One of the most disturbing challenges a writer faces is interruption; even a burgeoning one like me. There were three topics I was inspired to write about today, yet all of them fell to the wayside when I answered a telephone call. Upon spotting the number on my phone, I could easily have let it descend into the hellhole of voicemail. However, my parents didn’t bring me up that way. At that moment, I realized my intense thoughts would have to be put on the back burner, searing in the recesses of my mind, until I accepted my position as a loving, caring family member and answered the ring.
There is a funny thing about being disrupted though. You never know what to expect. Granted, many times the talk is frivolous and painfully time-consuming but sometimes, when you least expect it, you can actually learn something.
As the youngest of a large family, I am used to and expect interruptions. I cannot gauge which ones will be morbidly agonizing at the time or quality of context or those which will illuminate me. Often I expect calls from one of my siblings to be an ordinary, friendly conversation. When another calls, who is often more remote, I fear the call bears bad news. Nevertheless, in the midst of writing, any call can be an agonizing distraction.
What do you do when a friend calls when they “should know better” than to distract me during specific hours of the day. I’ve been a salesperson and know that all calls are important. Are writers so self-absorbed that they should eliminate all contact when they are in “their element”? Maybe so, but how could anyone expect others to live their lives that way?
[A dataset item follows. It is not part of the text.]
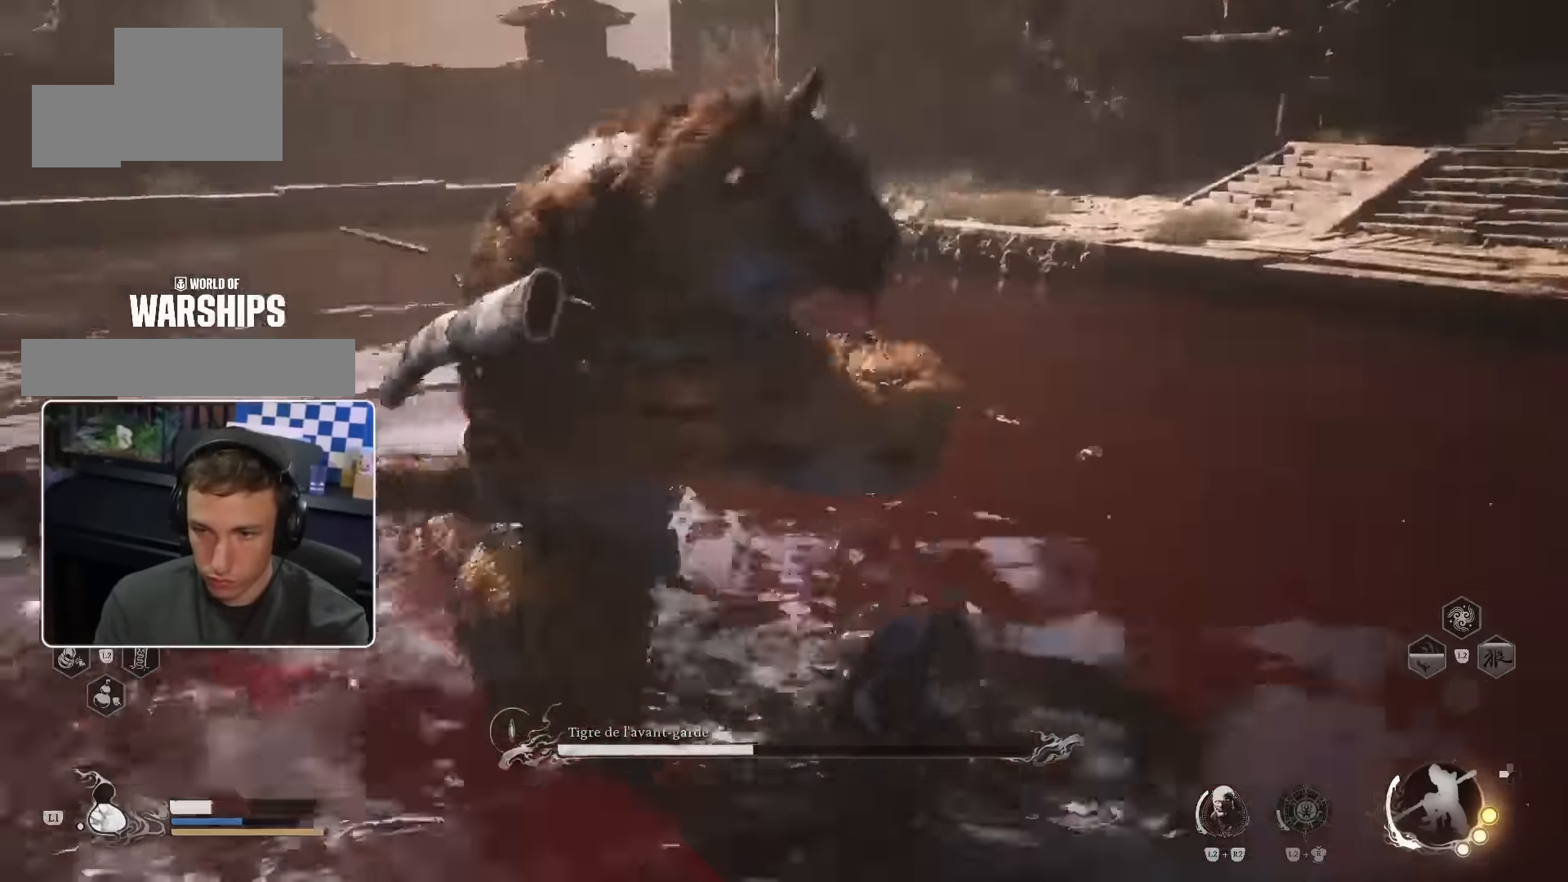
{"dt_ms": 500, "buttons": [], "left_stick": "up", "right_stick": "center", "events": [[33, "CIRCLE", "up"], [300, "CROSS", "up"]]}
I don’t have an answer. I’m still testing the waters in the realm of writing. Most of my deepest, most dynamic thoughts come from when I’m alone, even if it’s only for a few minutes before I get a chance to record them. I’m trying to find a balance between doing what I’m expected to do as a woman, wife and mother and writing and to be honest, it isn’t easy. So many others I’ve read about have had similar difficulties but they seem to excel. I’m latching onto their coattails for confidence and know somewhere, there is a reason to continue writing.